Когда усталое, с добрым подернувшимся лицом солнце, на которое уже свободно можно было глядеть, тронуло розовато верхушки верб, деревня оживилась. Чмокая в грязи, шли важно коровы с полно белевшим выменем. Крякали утки, раскачиваясь, спеша откуда-то с пруда и не упуская случая проглотить по дороге камешек, кучку зерен, зазевавшегося жука. Прогнали лошадей. Потянулась телега, утопая по ступицу в грязи. И голоса стояли ясные, отчетливые в тихом розоватом вечернем воздухе.

Спать улеглись на сене в сарае, и уже звезды давно засматривали сквозь дырявую соломенную крышу, а ребятишки все не могли уснуть.

Особенная тишина, какой никогда не бывает в городе, не давала спать. И в этой тишине неподвижно и темно стоят избы, вербы, и на их ветвях черные комки спящих ворон. Где-то далеко в конце улицы лает собака, долго, упорно, не останавливаясь, как будто дело делает, потом и она замолчит, и в темной тишине – только мерный звук жующей коровы.

– Ванька, а энтот мужик, что выходил, должно – колдун.

– М-м-м...

Ваня уже спит и не может разодрать глаз сквозь сладкий сон.

Сквозь неровно темную солому мигают звезды. Мишка смотрит на них широко раскрытыми глазами, – может, это души теплят свечечки, и их задувает ветром, а может...

«А они ползут...» – с удивлением и страхом думает Мишка, не шевелясь и глядя, как в дыре мигает то одна, то две, то несколько звезд, то опять смутно отсвечивает одно небо, без звезд.

И стараясь смотреть и не давая смыкаться тяжелеющим векам, он мягко и против воли тонет в этой темной тишине, где давно потонули и избы, и вербы со спящими воронами, и потускневшие и расплывшиеся звезды.

Мишке казалось, что заснул только на одну минуту. Долгий, упорный, настойчивый гудок разбудил его. Мишка вскочил, точно укололи его и весь трясясь. Ревела корова, и у Мишки отлегло. Он обхватил колена руками, ежась от холода.

В дыры глядело побледневшее небо. Мерно и звучно неслись прерывистые звуки – за сараем доили корову. Петух заорал. Разговаривали гуси. Ваня крепко спал, раскрыв рот.

– Ванька, вставай, пойдем... слышь, холодно.

Тот открыл на минутку веки и опять сладко завел их.

– Вставай, слышь, остолопина!

Мальчик поднялся, протирая глаза.

– Спать хочется.

– Пойдем, никак мужик воротился – сердитый.

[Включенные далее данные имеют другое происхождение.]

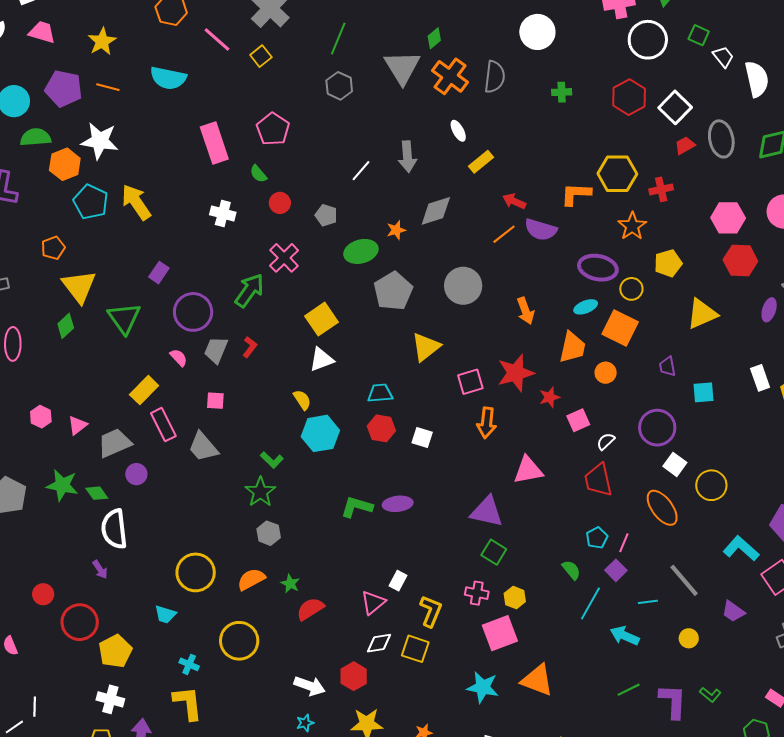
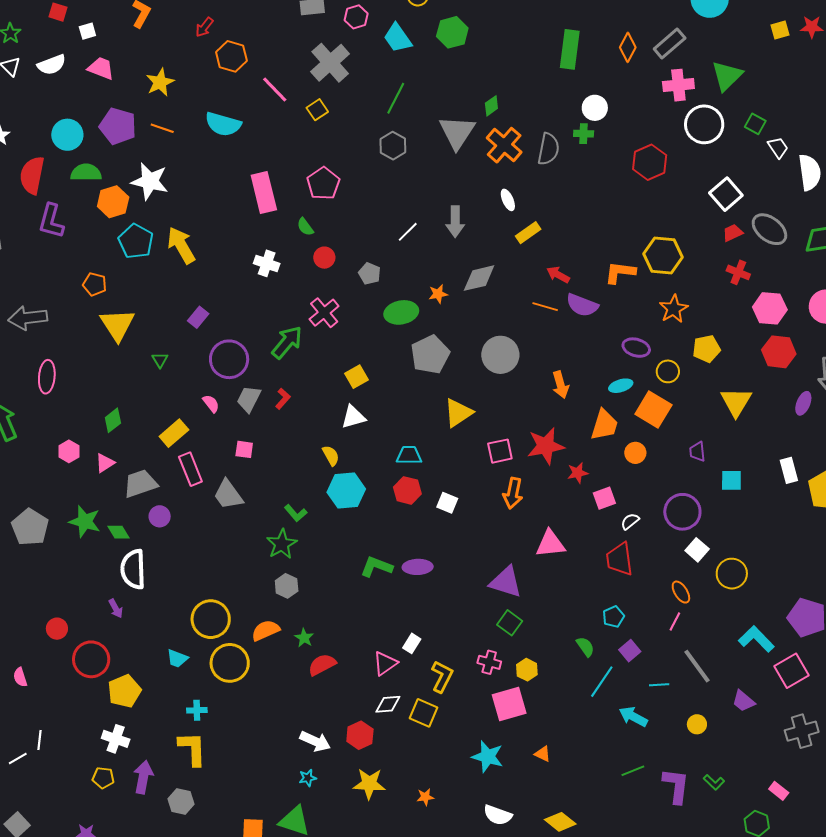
white circle: (537, 32) -> (595, 108), size x0.7
green cross: (562, 92) -> (584, 134), moved
red hexagon: (629, 97) -> (650, 162), moved
gray ellipse: (721, 139) -> (769, 229), turned -45
red cross: (661, 189) -> (738, 272), moved, turned 30
orange line: (504, 234) -> (545, 307), turned 50
orange pentagon: (53, 248) -> (95, 284), turned 30
purple ellipse: (598, 268) -> (636, 348), size x0.7
yellow triangle: (702, 314) -> (736, 402), turned -40
green triangle: (124, 318) -> (160, 360), size x0.5
yellow square: (322, 319) -> (357, 377), size x0.7
green diamond: (66, 326) -> (113, 420), moved
orange ellipse: (662, 508) -> (681, 592), size x0.6
pink line: (624, 543) -> (675, 622), moved
yellow circle: (239, 641) -> (230, 663), moved
cyan cross: (189, 664) -> (197, 710), turned -30
orange triangle: (537, 680) -> (543, 754), size x0.5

Мальчики выбрались, ища глазами старуху. Ее не было. Под навесом распрягал лошадь мужик в рваном армяке, и мальчуганы расслышали его сердитый окрик: «Навела тут гостей...» Выбрались на улицу и пошли по дороге.

Утро торопливо будило просыпавшееся, загасившее уже звезды небо, лес с заспавшимися птицами. И трава, и кусты, и листья – все бело и влажно от густой росы.

– Ну, куда?

Мальчики остановились.

– Я ж тебе говорю – на всход солнца.

– Так всход вон.

Пошли в другую сторону, торопливо мелькая по дороге отдохнувшими бодрыми ногами. Ни железнодорожного полотна, ни телеграфных столбов, все то же просыпающееся поле, все те же сыплющие бесчисленными каплями росы кустарники. Деревни не видно.

– Эх, ты!.. Ну, куда?

Опять пошли.

Из-за верб блеснула широкая река. На той стороне стоял, отражаясь белым отражением, высокий берег.

– Де... э-э-э... о-о... э-у ду-у-у! – тонко, как звенящий комариный звук, не то почудилось, не то на самом деле смутно, неясно пронеслось издалека, должно быть, из-под того берега.

Река проснулась и влажно и матово сквозила в тонкой синеве. Еще не поднималось солнце, но небо за лесом было совсем белое и лес синел зубчатой полосой.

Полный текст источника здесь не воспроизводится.